Data items

====================

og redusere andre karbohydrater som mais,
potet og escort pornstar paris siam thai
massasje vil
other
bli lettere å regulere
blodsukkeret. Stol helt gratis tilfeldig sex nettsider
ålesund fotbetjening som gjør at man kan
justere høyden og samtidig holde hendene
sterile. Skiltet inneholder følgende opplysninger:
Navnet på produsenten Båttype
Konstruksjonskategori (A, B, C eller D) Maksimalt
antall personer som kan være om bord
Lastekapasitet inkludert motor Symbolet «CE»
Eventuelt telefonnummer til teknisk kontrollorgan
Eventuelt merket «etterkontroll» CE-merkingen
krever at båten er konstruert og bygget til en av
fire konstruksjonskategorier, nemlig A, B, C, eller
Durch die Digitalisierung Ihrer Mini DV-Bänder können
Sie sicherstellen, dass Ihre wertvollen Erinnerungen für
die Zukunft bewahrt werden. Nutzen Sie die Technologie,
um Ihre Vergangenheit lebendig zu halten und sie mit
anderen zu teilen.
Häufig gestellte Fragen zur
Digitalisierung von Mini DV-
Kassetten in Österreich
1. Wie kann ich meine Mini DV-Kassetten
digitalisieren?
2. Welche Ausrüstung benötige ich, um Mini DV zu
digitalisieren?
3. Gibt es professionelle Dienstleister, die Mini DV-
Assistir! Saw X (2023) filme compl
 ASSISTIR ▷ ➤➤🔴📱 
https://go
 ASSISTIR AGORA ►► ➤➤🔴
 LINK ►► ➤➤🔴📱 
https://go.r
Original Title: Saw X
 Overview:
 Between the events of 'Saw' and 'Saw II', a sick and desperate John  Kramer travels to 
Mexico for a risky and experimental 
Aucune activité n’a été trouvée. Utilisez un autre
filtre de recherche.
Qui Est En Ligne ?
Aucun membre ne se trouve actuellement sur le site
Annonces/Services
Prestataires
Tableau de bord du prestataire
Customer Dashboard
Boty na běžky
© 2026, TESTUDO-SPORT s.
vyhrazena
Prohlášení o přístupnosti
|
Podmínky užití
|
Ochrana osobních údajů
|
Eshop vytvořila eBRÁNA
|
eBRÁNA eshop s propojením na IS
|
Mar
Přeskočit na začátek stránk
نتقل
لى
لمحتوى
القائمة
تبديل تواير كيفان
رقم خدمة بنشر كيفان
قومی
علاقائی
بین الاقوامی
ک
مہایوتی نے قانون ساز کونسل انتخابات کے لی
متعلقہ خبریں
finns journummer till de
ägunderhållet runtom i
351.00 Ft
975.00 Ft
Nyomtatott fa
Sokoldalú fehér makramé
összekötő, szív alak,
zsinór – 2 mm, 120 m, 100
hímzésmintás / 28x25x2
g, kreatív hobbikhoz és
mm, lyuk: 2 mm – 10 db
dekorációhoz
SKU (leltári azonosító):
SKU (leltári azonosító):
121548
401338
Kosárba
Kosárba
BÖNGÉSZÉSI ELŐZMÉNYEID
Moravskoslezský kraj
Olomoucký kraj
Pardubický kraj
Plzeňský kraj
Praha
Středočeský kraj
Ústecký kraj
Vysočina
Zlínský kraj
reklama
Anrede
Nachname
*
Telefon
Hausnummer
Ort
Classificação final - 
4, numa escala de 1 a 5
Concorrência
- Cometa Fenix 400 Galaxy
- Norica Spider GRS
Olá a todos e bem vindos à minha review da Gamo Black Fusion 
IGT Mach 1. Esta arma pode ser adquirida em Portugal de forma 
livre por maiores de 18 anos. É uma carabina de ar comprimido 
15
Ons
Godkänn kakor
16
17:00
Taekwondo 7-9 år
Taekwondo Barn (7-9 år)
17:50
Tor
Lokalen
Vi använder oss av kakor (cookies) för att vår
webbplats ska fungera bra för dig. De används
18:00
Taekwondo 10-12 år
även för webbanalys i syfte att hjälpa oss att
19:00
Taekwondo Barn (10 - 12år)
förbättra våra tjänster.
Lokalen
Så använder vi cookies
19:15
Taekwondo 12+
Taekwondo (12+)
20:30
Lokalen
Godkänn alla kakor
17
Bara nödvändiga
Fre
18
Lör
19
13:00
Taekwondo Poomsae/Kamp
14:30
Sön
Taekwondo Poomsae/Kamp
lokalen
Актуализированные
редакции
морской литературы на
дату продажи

====================

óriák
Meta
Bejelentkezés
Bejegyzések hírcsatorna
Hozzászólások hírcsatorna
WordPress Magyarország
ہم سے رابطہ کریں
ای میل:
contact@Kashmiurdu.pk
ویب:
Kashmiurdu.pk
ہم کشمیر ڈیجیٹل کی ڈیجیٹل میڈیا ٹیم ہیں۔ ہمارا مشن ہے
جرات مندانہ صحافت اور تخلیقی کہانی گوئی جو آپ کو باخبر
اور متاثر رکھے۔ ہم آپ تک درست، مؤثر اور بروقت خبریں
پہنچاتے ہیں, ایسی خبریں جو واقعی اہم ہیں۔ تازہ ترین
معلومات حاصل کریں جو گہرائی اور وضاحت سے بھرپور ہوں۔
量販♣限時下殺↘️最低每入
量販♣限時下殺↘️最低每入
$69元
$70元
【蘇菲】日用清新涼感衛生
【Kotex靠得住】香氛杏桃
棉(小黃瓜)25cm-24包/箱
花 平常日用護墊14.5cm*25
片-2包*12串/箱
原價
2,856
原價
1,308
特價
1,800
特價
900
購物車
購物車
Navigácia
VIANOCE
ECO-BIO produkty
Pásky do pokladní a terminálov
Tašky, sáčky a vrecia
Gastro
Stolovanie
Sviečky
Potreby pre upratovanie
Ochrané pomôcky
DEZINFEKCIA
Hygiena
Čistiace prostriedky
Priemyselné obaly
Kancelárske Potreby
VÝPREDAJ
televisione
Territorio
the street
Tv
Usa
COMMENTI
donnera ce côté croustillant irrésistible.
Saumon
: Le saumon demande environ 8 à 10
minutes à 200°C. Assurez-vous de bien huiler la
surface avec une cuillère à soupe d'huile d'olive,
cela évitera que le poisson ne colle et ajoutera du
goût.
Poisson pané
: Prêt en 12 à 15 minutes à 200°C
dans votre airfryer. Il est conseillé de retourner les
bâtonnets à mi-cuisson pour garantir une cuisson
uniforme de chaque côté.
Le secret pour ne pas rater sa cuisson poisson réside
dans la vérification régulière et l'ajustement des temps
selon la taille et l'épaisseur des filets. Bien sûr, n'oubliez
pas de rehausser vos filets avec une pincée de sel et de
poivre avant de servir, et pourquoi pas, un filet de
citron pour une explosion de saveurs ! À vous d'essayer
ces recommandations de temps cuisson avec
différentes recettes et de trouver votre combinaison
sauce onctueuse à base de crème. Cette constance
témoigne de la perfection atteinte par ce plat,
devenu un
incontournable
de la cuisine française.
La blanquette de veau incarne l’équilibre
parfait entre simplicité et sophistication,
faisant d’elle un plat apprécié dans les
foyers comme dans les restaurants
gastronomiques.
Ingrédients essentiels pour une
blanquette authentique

====================

> **INSTRUCTIONS FOR THE TASK**: Count the lines in the rows above that contain the string "dans" and reply with only that number.

> **RESPONSE AREA**: 4